Look For Deep (and Wide) Expertise When Sourcing Alloys

The more they know, the more you get.

Whether you're sourcing raw material, semi-finished, or finished goods, it goes without saying that you want to work with a supplier that's deeply knowledgeable about their products and able to produce a steel product that works. As Fred Ulbrich Jr. used to say, "Quality is a given."

But does their expertise extend to your products? Do they have experience in your industry? Can they speak to any tariffs or applicable laws that affect your success?

In this case, "wide" expertise is broader expertise that extends beyond their core capabilities. It's the expertise long-tenured teams acquire over years and decades of serving customers and industries.

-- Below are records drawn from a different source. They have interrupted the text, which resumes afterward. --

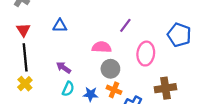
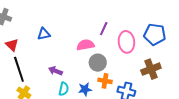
purple line: (125, 25) -> (104, 29), moved
blue pentagon: (179, 35) -> (155, 34), moved

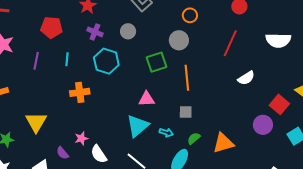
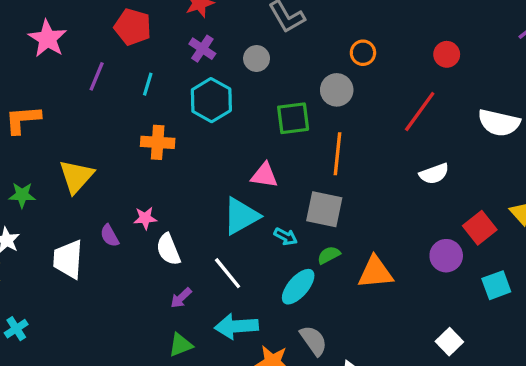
gray square: (186, 112) -> (324, 209), size x1.6

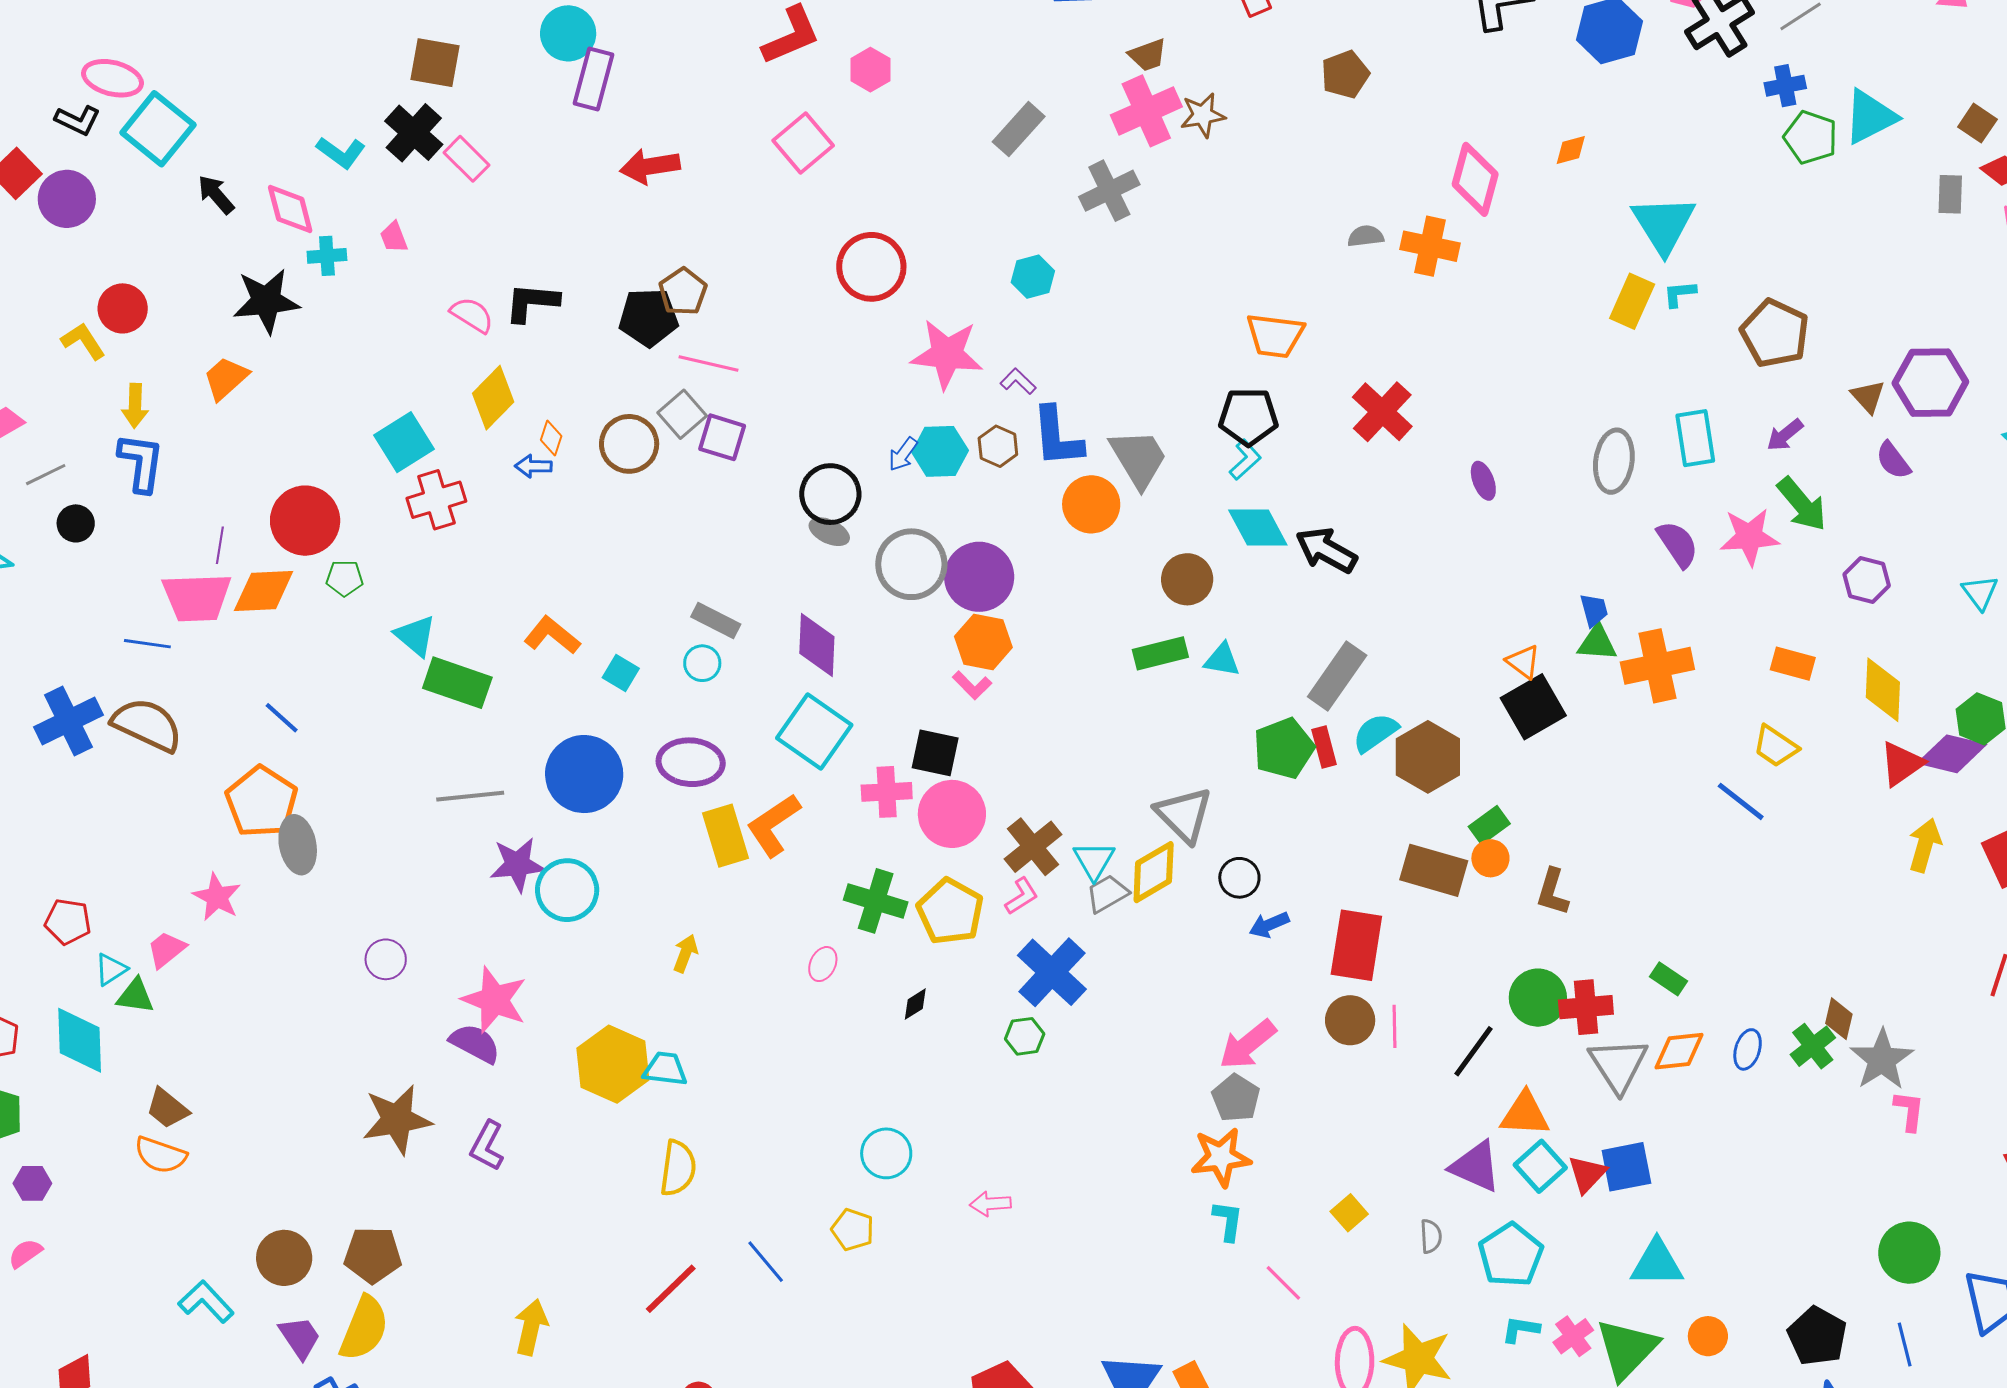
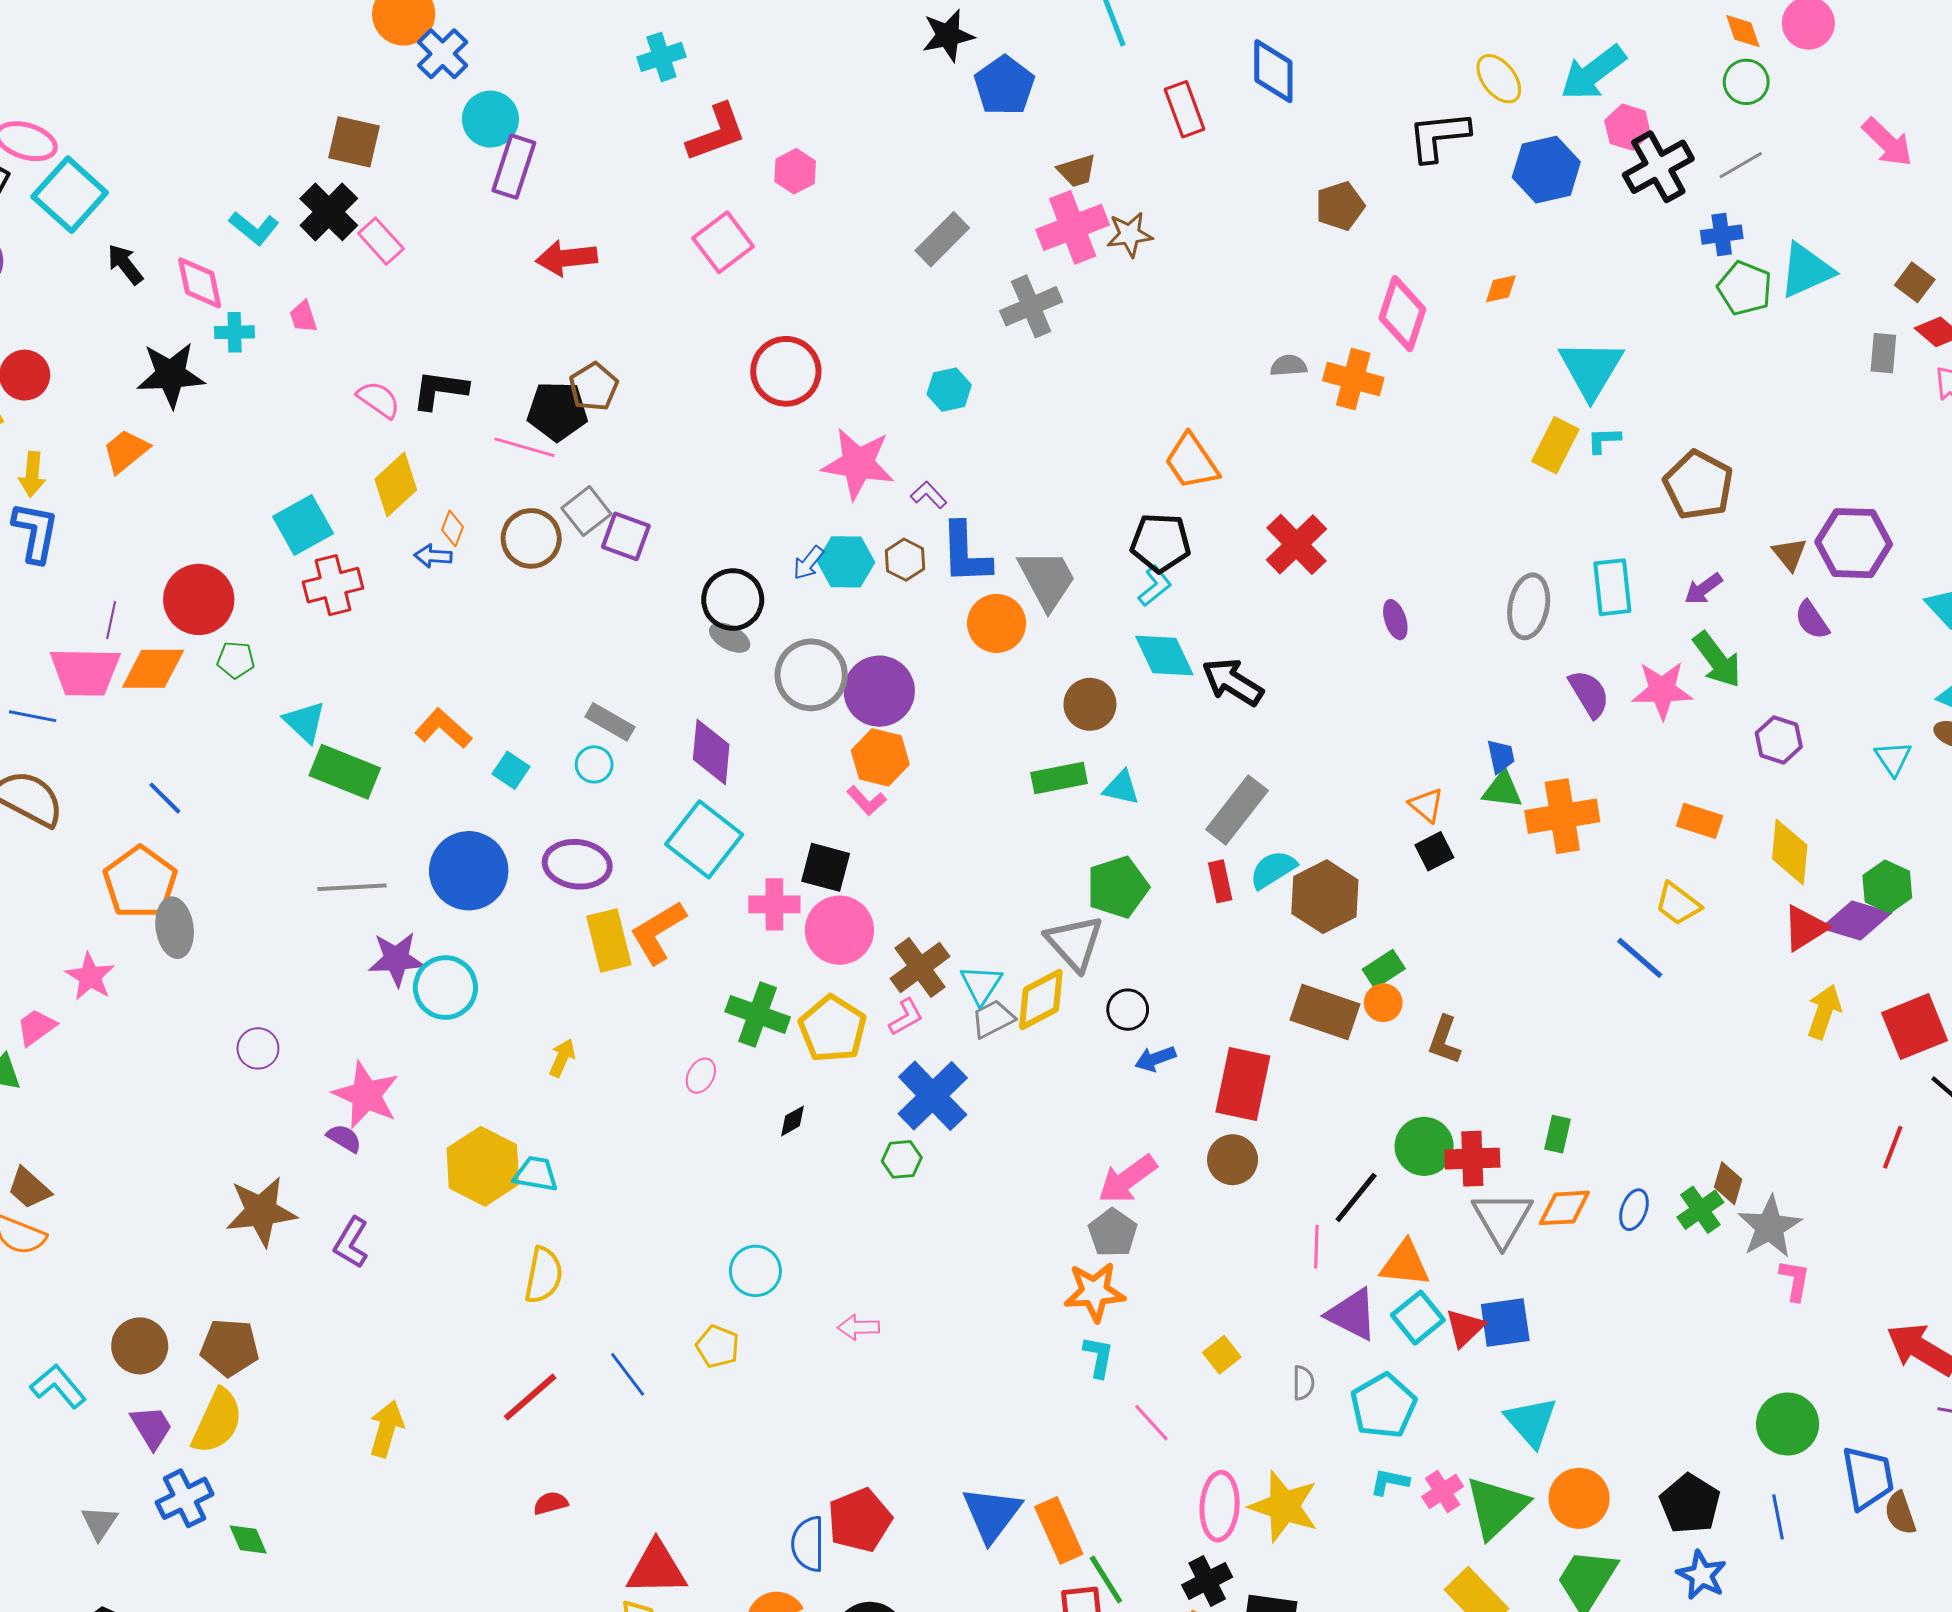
brown pentagon: (1345, 74) -> (1340, 206), moved
orange trapezoid: (1275, 336) -> (1192, 462), turned 46
pink line: (708, 364) -> (524, 447), moved
black square: (1533, 707) -> (1434, 851), size x0.6
green pentagon: (1284, 748) -> (1118, 887), moved
green rectangle: (1669, 979) -> (1558, 1134), turned 66
pink line: (1395, 1026) -> (1316, 1247), moved
purple semicircle: (475, 1043) -> (344, 1138), size x0.7
cyan triangle: (1657, 1263) -> (1531, 1422), turned 46
orange circle: (1708, 1336) -> (1579, 1498), size x1.5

Beyond collective, broad expertise, the more the re-roller or service center you're working with invests in and develops their innovation management and technical sales capabilities, the better they can serve the material needs of your business.

Material suppliers with metallurgy and testing capabilities have a far greater ability to engineer solutions that meet the needs of precision manufacturers developing new applications. Innovative applications require advanced thinking and materials to drive technologies and marketplaces forward.

At Ulbrich, we recognized this decades ago and have augmented our technical sales capabilities with product development and metallurgy teams. These experts help our customers match their application needs with the optimal advanced alloys.

It's important to note that this technical expertise extends when material shortages or other supply chain issues arise; innovation isn't just suggesting an advanced alloy for a cutting-edge application. Sometimes, it's offering a type substitution because the typically-used alloy is suddenly hard to come by or significantly more expensive.

Deep manufacturing expertise will allow your re-roller to deliver alloys that meet your specifications. Broader knowledge and technical capabilities ensure those alloys are what's best for your needs.



The Power of Their Relationships to Extend Your Supply Base

Partners with relationships worldwide and across the entire supply chain are better positioned for challenging market conditions.

It's true that sole-source suppliers are sometimes more affordable, and all businesses are concerned with cost. But consider that lowering the price you spend isn't always the same as reducing your costs.

When you choose a supplier, you place a bet that they will supply what they've promised and when they've promised it. And in less challenging times, some amount of risk may be acceptable. If one source dries up, there are other avenues you can explore to keep production humming.

However, in today's market, where it can be tough to procure needed materials, it may be worth paying more to ensure the order is delivered. It may cost your business significantly less in the long run than if you suddenly face untenable material shortages and scramble to find solutions.

The best metal supply chain partners have established, and cultivated purchasing relationships with a wide array of melt sources and can work more nimbly than a lower volume buyer, such as an individual manufacturer, to secure material for their customers.

When market conditions are challenging, consider looking for suppliers with vast relationships throughout global supply chains who can procure materials from many different sources.


Company Culture Eats Short-Sighted Strategy for Breakfast

When the going gets tough, it highlights the importance of moving beyond transactional behavior toward strategic partnerships. Look for stable businesses with solid financials that care about building relationships that will last for years or decades.

In a race to the bottom, no one wins.

Here at Ulbrich, we're a customer-centric organization, and whether you're buying 5 thousand or 5 million pounds, we want to make sure that you get the material you need, when you need it.

We're a century-old, family-owned business that's lasted because of the lasting relationships we've built with our suppliers and customers. We're not a transactional company scraping by on short-term victories.

When you're successful, we're successful. And this company culture is consistent from the halls of our corporate office to the floors of each of our re-roll mills and service centers.